First there was the word and the word became God...but what about the letters?

The word method of teaching reading dominated instruction methods for a century with its word lists and flash cards and repeated vocabulary and culminated in the seemingly rational mutation into Goodman’s (1971) whole language approach. It was only the glaring, incontrovertible fact that the millions of children taught by this method were unable to read that finally brought this edifice crashing down – 60% of Californian nine and ten-year olds taught by this method over seven years were unable to gain an even superficial understanding of their books (Turner and Burkard, 1996) and 20% of New Zealand six-year-olds exposed to the approach required additional intervention (Chapman, Turner, Prochnow, 2001). But why was the word method so resilient and why does it still maintain traction today despite the batteries of research papers and meta-studies that contradict its fundamental assumption: that the word, not the letter, is the fundamental unit of reading instruction?

The conflation hinges on experiments carried out by James Cattell (1886), an American researcher working in Germany, in the late nineteenth century utilising tachistoscopic techniques which measured eye fixation times on letters and words (Rayner, 1989). What Cattell discovered was that in ten milliseconds a reader could apprehend equally well three or four unrelated letters, two unrelated words, or a short sentence of four words - approximately twenty-four letters (Anderson and Dearbourne, 1952). What is remarkable is that Cattell’s experiments were extremely accurate and when retested by Reicher (1969) found to be statistically reliable.

The generalisation posited from this outcome was that words are more memorable than letters, which resulted in the deduction that we do not read words by the serial decoding of individual letters: so, we must, therefore, read whole words not individual letters. If that were true, then that left phonics, with its teaching of serial phoneme decoding and blending to identify words as the uninvited interloper; the side-salad that nobody had ordered.

The assumptions derived from Cattell’s investigations seem perfectly rational and the teaching of reading through word recognition a logical conclusion. There were, nonetheless, two critical flaws.

Firstly, by focusing on the whole word, the pedagogy ignored the fundamental construct of words: the alphabet. Alphabetic language encoding associates letters and combinations of letters with sounds which are then decoded as sounds either orally or cognitively.
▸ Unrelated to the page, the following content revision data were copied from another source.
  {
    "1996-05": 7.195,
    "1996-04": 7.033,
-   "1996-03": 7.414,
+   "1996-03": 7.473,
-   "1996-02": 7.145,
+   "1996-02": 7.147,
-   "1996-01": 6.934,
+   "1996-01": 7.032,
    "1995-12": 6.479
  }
Words are not visual templates and they cannot be recognised by shape or logographic quality (Dahaene, 2014). If they could, argues Rayner (1989), then changes in typeface, font, handwriting or case would catastrophically undermine the recognition of a word, and text written in alternating case would be undecipherable, which is not the case (Smith, Lott and Cronnell, 1969). Rayner’s (1989) postulation is further validated by McCandliss, Curran and Posner’s (1993) work on artificial alphabets and their long-term efficacy in comparison with word shape deciphering. In addition, the complexity of reading languages heavily dependent on symbol recognition indicates the inefficiency of word-shape recognition: Chinese children are expected to recognise only 3500 characters by the age eleven (Leong, 1973), and it takes twelve years of study to learn 2000 logographs in Japanese kanji (Rasinski, 2010).

But if we don’t read words by the serial processing of individual letters in order, and the brain has a limited capacity to remember sufficient words by shape, how can we read words faster than letters? There is clearly something more complex that is creating this word superiority effect (Reicher, 1969).
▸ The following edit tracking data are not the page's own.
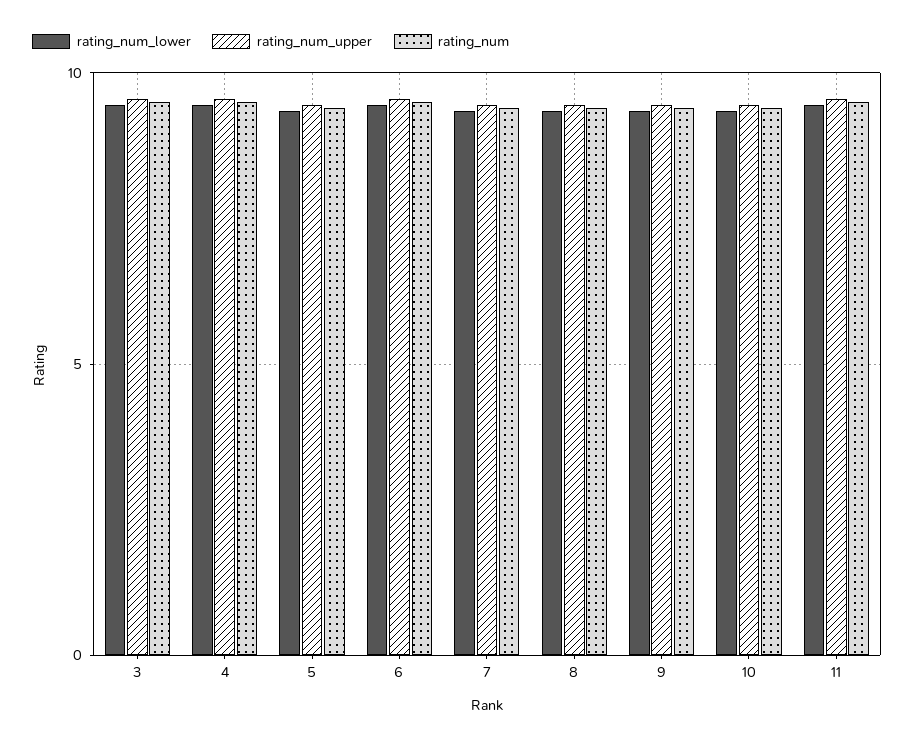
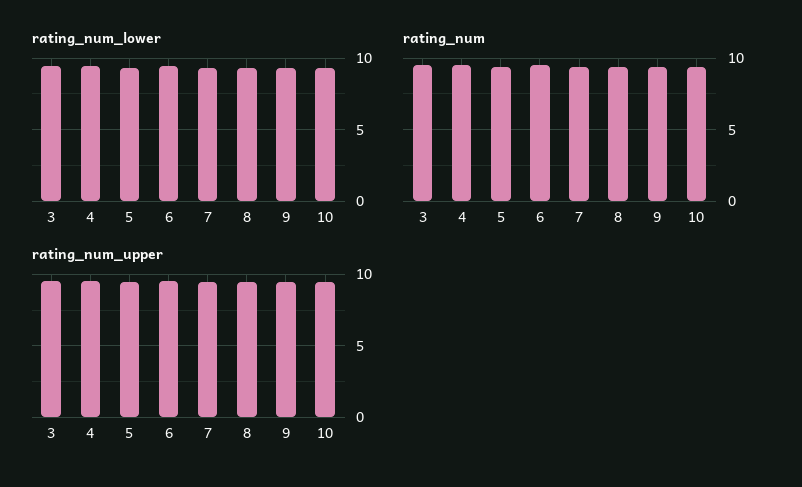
  {
    "rating_num_lower": {
      "3": 9.5,
      "4": 9.5,
      "5": 9.5,
      "6": 9.5,
      "7": 9.5,
      "8": 9.5,
      "9": 9.5,
-     "10": 9.5,
+     "10": 9.5
-     "11": 9.5
    },
    "rating_num_upper": {
      "3": 9.5,
      "4": 9.5,
      "5": 9.5,
      "6": 9.5,
      "7": 9.5,
      "8": 9.5,
      "9": 9.5,
-     "10": 9.5,
+     "10": 9.5
-     "11": 9.5
    },
    "rating_num": {
      "3": 9.5,
      "4": 9.5,
      "5": 9.5,
      "6": 9.5,
      "7": 9.5,
      "8": 9.5,
      "9": 9.5,
-     "10": 9.5,
+     "10": 9.5
-     "11": 9.5
    }
  }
Automaticity of word recognition is achieved by efficient orthographic processing (Wagner and Barker, 1994). This processing is defined as the ability to form, store and access orthographic representations (Stanovich and West, 1989) allied to a reader’s knowledge about permissible letter patterns and word-specific knowledge of real word spellings (Ehri, 1980).

Thus, automatic word recognition is not reliant on word shape but on the recoding of letter patterns which results in the conclusion that orthographic processing is contingent on phonological processing (Ehri, 1997). Reading fluency is thus dependent on the acquisition of word-specific orthographic representations (Perfetti, 2007), linked to phonological, syntactic, semantic and morphological information. Once orthographic processing is viable for a reader (as a result of numerous fixations – practice in other words), the word superiority effect (Reicher, 1969) becomes evident and the counter-intuitive phenomenon of the word being perceived before its component letters is manifest (Ehrlich and Rayner, 1989). This may seem absurd but consider the mis-spelled word ‘diffrence’ that may be read as ‘difference’ before the mis-spelling is identified (Rayner, 1989).

But if the word is processed in advance of the individual letters and syntax, semantic information and context play a role in that processing, then reading instruction should surely privilege those elements and the whole language, balanced literacy, multi-cuing methods of teaching reading will be more efficacious.

This was the second critical floor in Cattell’s (1886) assumptions. The word superiority effect is only evident once automaticity is attained by a reader. Prior to this, an emergent reader can only decode using phonological processing (Stanovich, 1990). Any initial reading instruction that does not enable a reader to decode sounds in sequence and encourages continued practice of decoding will require the pupil to either decipher the code by themselves or achieve the pseudo-fluency of logographic (word shape) processing. By trying to teach automaticity before decoding mastery, the cart is being put very much before the horse.